Task data —
▼
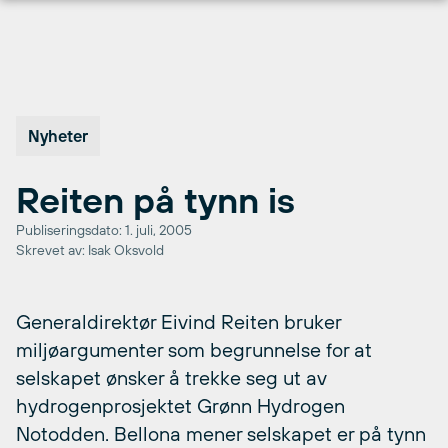
Hopp
til
innhold
Nyheter
Reiten på tynn is
Publiseringsdato: 1. juli, 2005
Skrevet av: Isak Oksvold
Generaldirektør Eivind Reiten bruker
miljøargumenter som begrunnelse for at
selskapet ønsker å trekke seg ut av
hydrogenprosjektet Grønn Hydrogen
Notodden. Bellona mener selskapet er på tynn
▲
Job — Your job is to copy each entry exactly as written; the pictures do not go in.

Solution for this problem —
Hopp
til
innhold
Nyheter
Reiten på tynn is
Publiseringsdato: 1. juli, 2005
Skrevet av: Isak Oksvold
Generaldirektør Eivind Reiten bruker
miljøargumenter som begrunnelse for at
selskapet ønsker å trekke seg ut av
hydrogenprosjektet Grønn Hydrogen
Notodden. Bellona mener selskapet er på tynn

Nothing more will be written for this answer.